Even so, I try to create my views known well prior to receiving an item, including by issuing blog posts with my principles which i share with the relevant Bureaus or Offices, and again when the item will be before the full Commission prior to a election. It should not be surprising that, if those principles are ignored or violated, that my dissenting statement will highlight them. Accordingly, there ought to be no need to respond to my statements after the fact.

Staff should put their best foot forward, and I always endeavor to do the same. The cycle that I’ve witnessed of revising drafts to respond to statements and revising statements to respond in order to drafts, well after a vote has already taken place, is a sign of a broken system.

In the rare event that dissenting Commissioners increase truly unexpected arguments, however , then the majority Commissioners who vote for an item can direct staff for making appropriate changes. It should not be various other way around. And such changes must be avoided unless truly needed to comply with the Administrative Procedure Act (APA). At times, changes seem intended exclusively to take further pot shots on dissenting Commissioners.

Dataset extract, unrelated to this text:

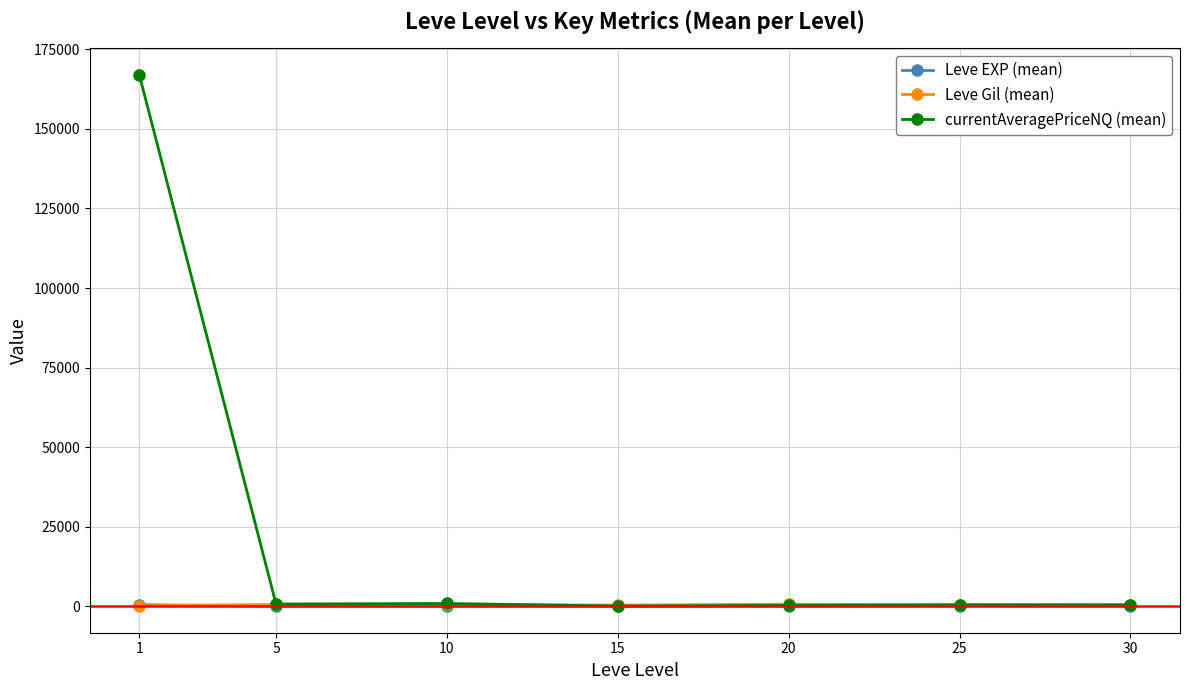

Which series has the widest spread of values?

currentAveragePriceNQ (mean)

Other Substantive Changes After a Election

Making various other substantive changes after the vote—for example, to further respond to other arguments in the record—is problematic as well. If the item is not fully baked in time for that vote, then the Commission should simply delay the vote by a a short while. There is no justification for asking Commissioners to vote on an unfinished item when FCC leadership sets its own agenda.

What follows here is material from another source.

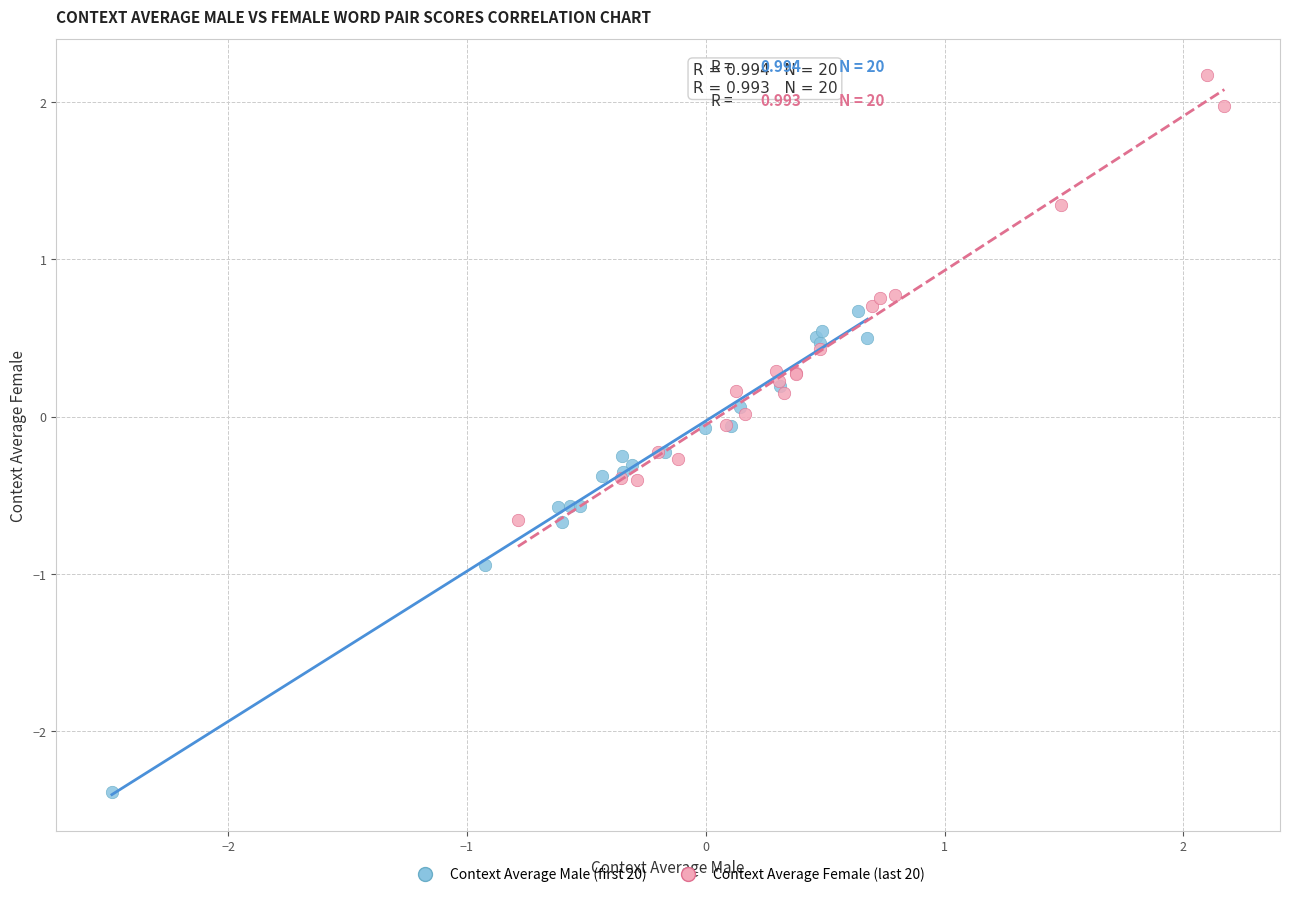

Which series contains the highest Y value?

Context Average Female (last 20)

Moreover, whenever changes are made after the vote, dissenting Commissioners do not even get to election on them. Let me repeat that: no matter what the changes are and regardless of whether I might agree with them or not, by voting to dissent at a meeting, I actually immediately lose all rights in order to vote on subsequent changes. While I can live with this, is it the simplest way to get the best document? (The process is somewhat better when I possess voted to approve or concur with an items I get a choose say in changes made after adoption).

The Commissioners should be the ones discussing what extra changes are required if any to comply with the APA. I work with skilled colleagues who employ very capable advisors. This is not a heavy lift.

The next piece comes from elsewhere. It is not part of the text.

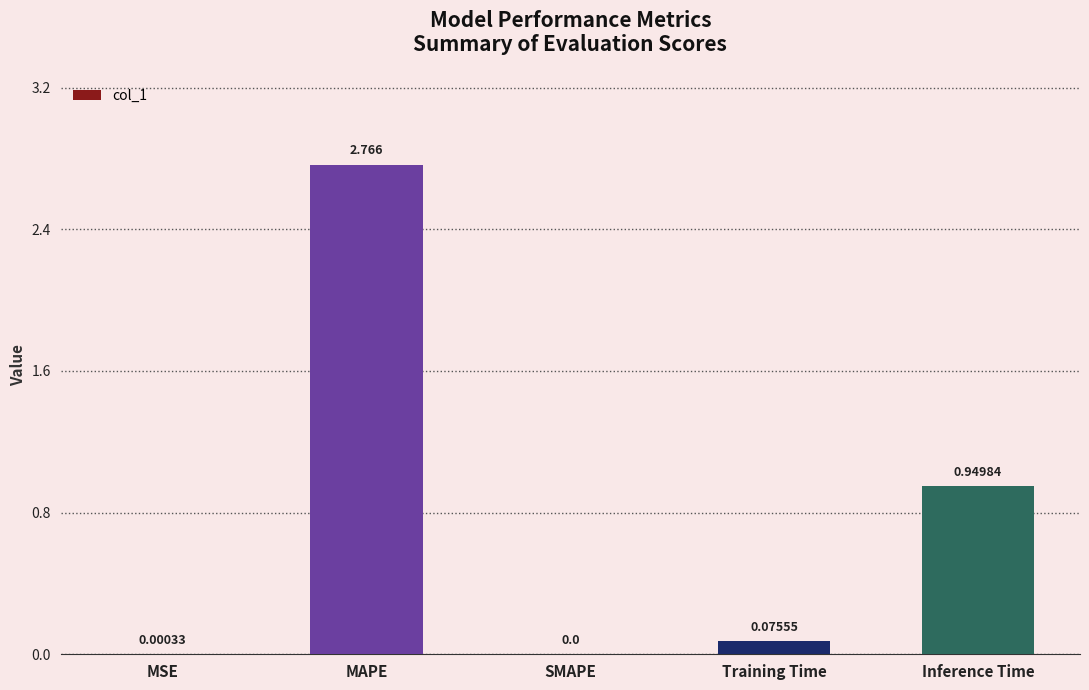

At which category does the chart reach its peak across all series?

MAPE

A Solution: More Openness for Commission Processes

The confusion regarding FCC processes highlights the need to make them more transparent. When I started, I was given a “Commissioner’s Guide to the Plan Process”. There is a version for employees as well. But the guides are only updated periodically and do not include key topics such as the 48-hour review practice for certain Bureau-level decisions. Additionally , some treatments were set forth by memoranda of understanding (MOU) or other intra-agency documents long ago and copies are certainly not provided to new Commissioners except if they know to ask. Moreover, many of the processes have never been decreased to writing. That means they can change from item to item and they differ across the agency. This is a United States government agency dealing with some of the most complex dealings and policy decisions imaginable. It shouldn’t be relegated to unspoken treatments, head nods and handshakes.

It doesn’t have to be by doing this. We can learn from others and improve how we operate. For instance, in Congress, the committees adopt rules of procedure with each new Congress. Those procedures are part of the public record and are typically posted on panel websites as well. The FCC must do no less. We should take time now to think about, adopt, and post official guidelines of procedure. They should be codified in the Code of Federal Regulations for that public to see. And we should revise them as necessary and post them again with each brand new Chairmanship.